Db2 – Immediate refresh materialized views (MQT) with OUTER JOIN under DB2

db2fast-refreshjoin;materialized-view

DB2 accepts a materialized view based on an "OUTER JOIN" query, as long it doesn't refresh automatically (REFRESH IMMEDIATE).

I cannot find a simple solution to get round this problem. Perhaps with (a lot of) triggers, but it isn't really nice…

As example, my database is

CREATE TABLE PHONEUSER (USERID INT NOT NULL PRIMARY KEY, NAME VARCHAR(30));
CREATE TABLE PHONECALL (CALLID INT NOT NULL PRIMARY KEY, USERID INT, HOUR TIMESTAMP);

INSERT INTO PHONEUSER VALUES (1, 'Olivier');
INSERT INTO PHONEUSER VALUES (2, 'Arthur');

INSERT INTO PHONECALL VALUES (1,1,CURRENT_TIMESTAMP);

and I want each call of each user. If an user has never called, I want a null value for him (it has sense in my application):

SELECT PU.USERID, CALLID, HOUR FROM PHONEUSER PU LEFT JOIN PHONECALL PC ON PC.USERID=PU.USERID;

USERID  CALLID  HOUR                   
------  ------  -----------------------
     2    null  null                   
     1       1  2013-04-09 16:36:08.952

This query runs well, but cannot be used for an MQT with refresh immediate:

CREATE TABLE CALLLIST AS (SELECT PU.USERID, CALLID, HOUR FROM PHONEUSER PU LEFT JOIN PHONECALL PC ON PC.USERID=PU.USERID) DATA INITIALLY DEFERRED REFRESH IMMEDIATE ;
The fullselect specified for the materialized query table CALLLIST is not valid. Reason code = "10".. SQLCODE=-20058, SQLSTATE=428EC, DRIVER=4.7.85

Best Answer

Unfortunately, as the error description for SQL20058N reason code 10 states, you can't use an outer join with a refresh immediate MQT:

Explanation

...
10
The REFRESH IMMEDIATE option was specified and the FROM clause referenced more than one table.

User Response

10
Create the materialized query table as REFRESH DEFERRED, or use an inner join without the explicit INNER JOIN syntax.

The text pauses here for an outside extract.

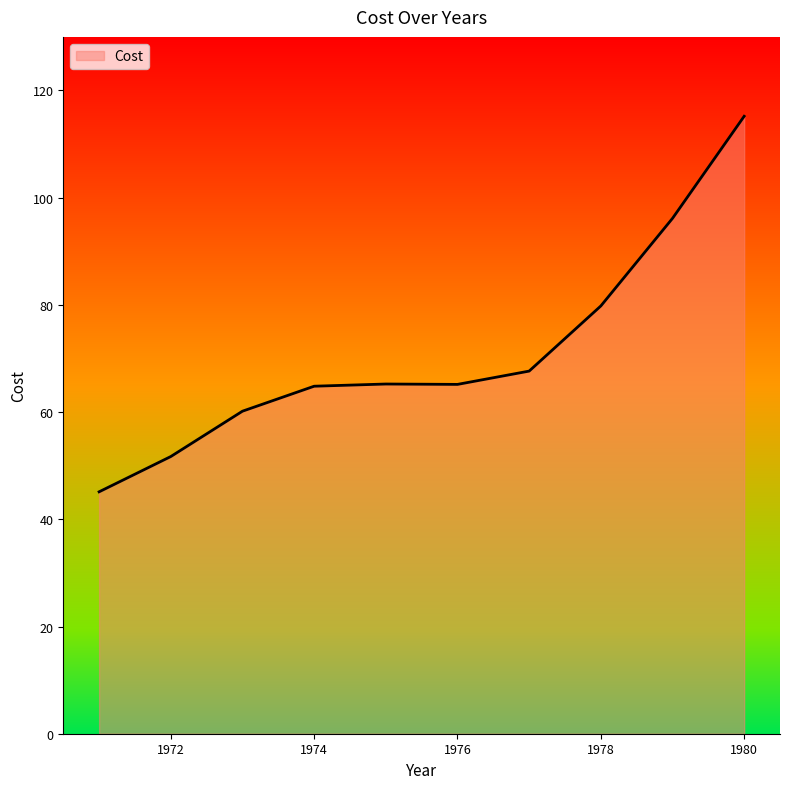

What is the average value?

71.1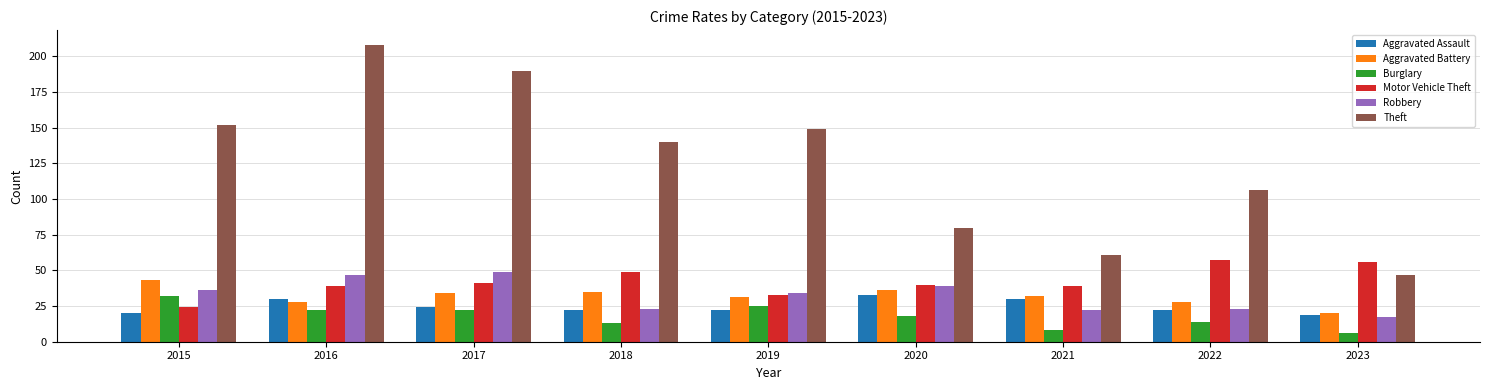

What is the average value of the Motor Vehicle Theft series?

42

However, if the MQT definition you supply is really this simple (i.e., pre-computing the join), I wonder why you want to create an MQT in the first place? As you said, performance of the query is good, so why wouldn't you just retain the query as written in the application? Alternately, you could encapsulate the join logic in a view.

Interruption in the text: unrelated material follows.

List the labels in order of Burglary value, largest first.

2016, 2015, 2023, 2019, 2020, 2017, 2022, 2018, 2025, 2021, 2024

Although I would generally advise against this, if there is some serious performance issue with the join that can't be resolved with proper indexing and RUNSTATS, you could replicate this immediate update functionality through triggers on the PHONEUSER and PHONECALL tables that insert records into your CALLLIST table:

create trigger trg_PhoneUser
    after insert on PHONEUSER
    referencing new as n
    for each row
        insert into PHONECALL (userid) values (n.userid);

create trigger trg_PhoneCall
    after insert on PHONECALL
    referencing new as n
    for each row
    begin
        delete from PHONECALL where userid = n.userid and hour is null;--
        insert into PHONECALL values (n.userid, n.callid, n.hour);--
    end;

The first trigger is necessary to handle the outer join (i.e. where a user hasn't made any calls yet). The second trigger inserts the calls, and also deletes the records inserted by the first trigger (as they are no longer necessary once a record in PHONECALL exists). You would need to decide how you want to handle deletes in either table (either through triggers or foreign keys with cascading deletes).

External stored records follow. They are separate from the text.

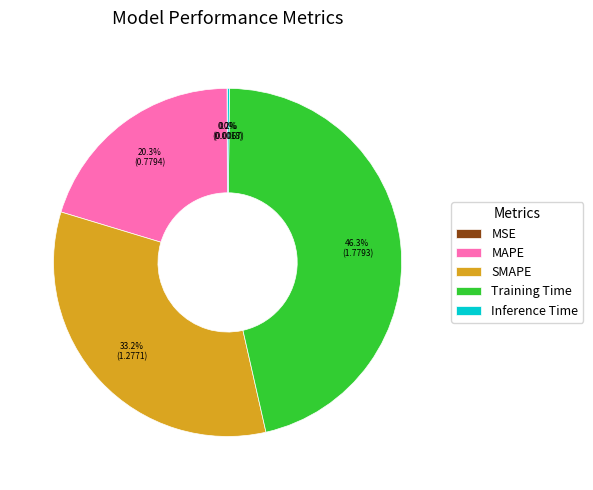

Do Training Time and SMAPE together represent more than half of the pie?

Yes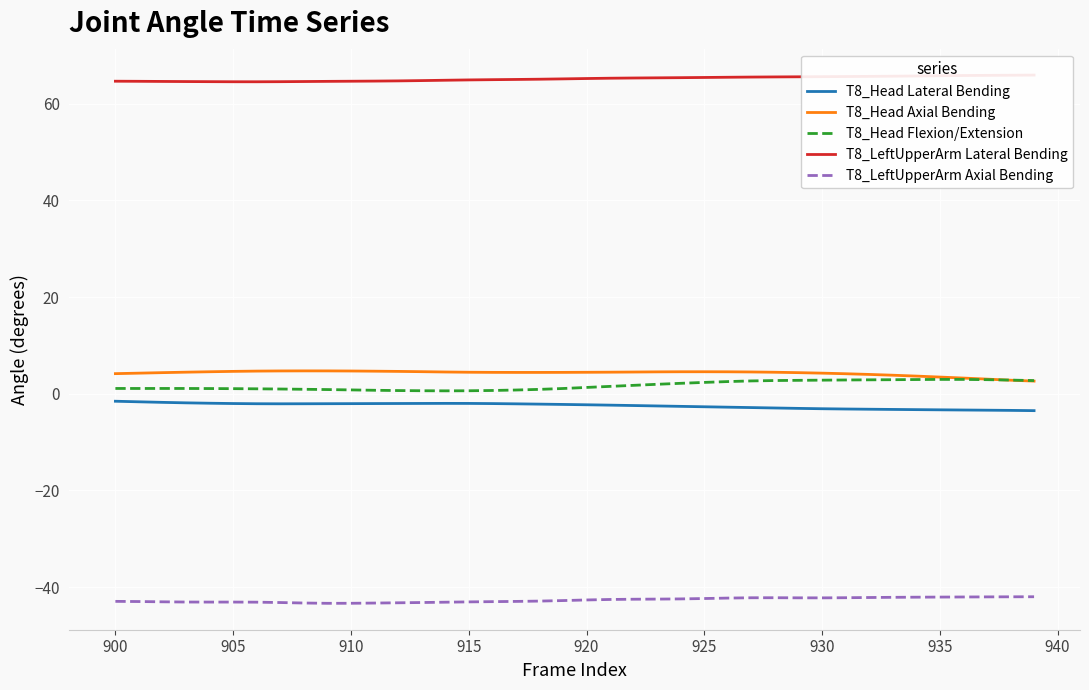

What is the smallest value displayed?

-43.3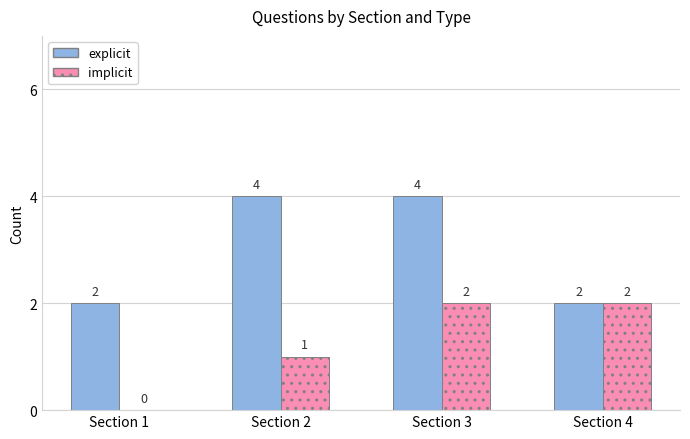

What is the total value across all series at Section 4?

4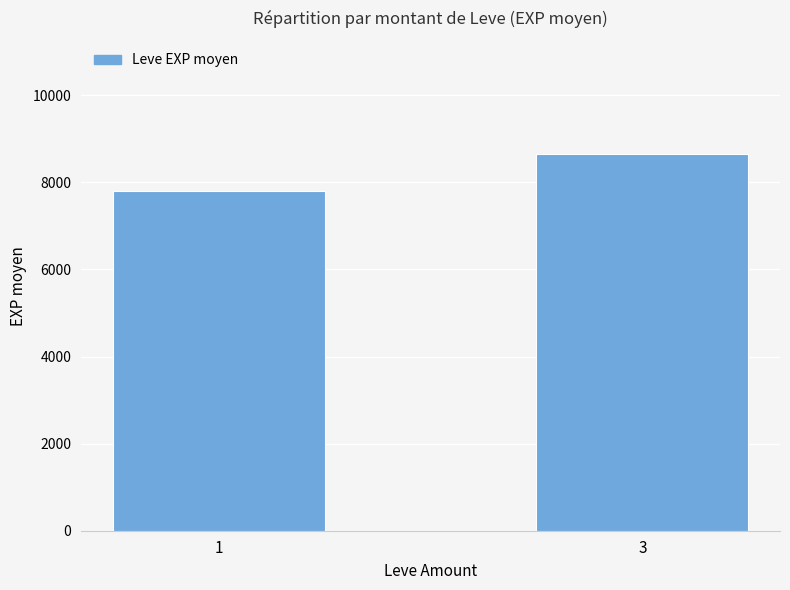

List the labels in order of value, smallest first.

1, 3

Again, I want to stress that this is a possible solution, but I would only use it as a last resort. Databases are designed to perform joins efficiently, but this might require some proper design and tuning. The table structures above should absolutely not require this kind of solution, but I'm working on the assumption that this is not your actual schema. I am only describing this solution because I can imagine a few edge cases where something like this solution might be necessary.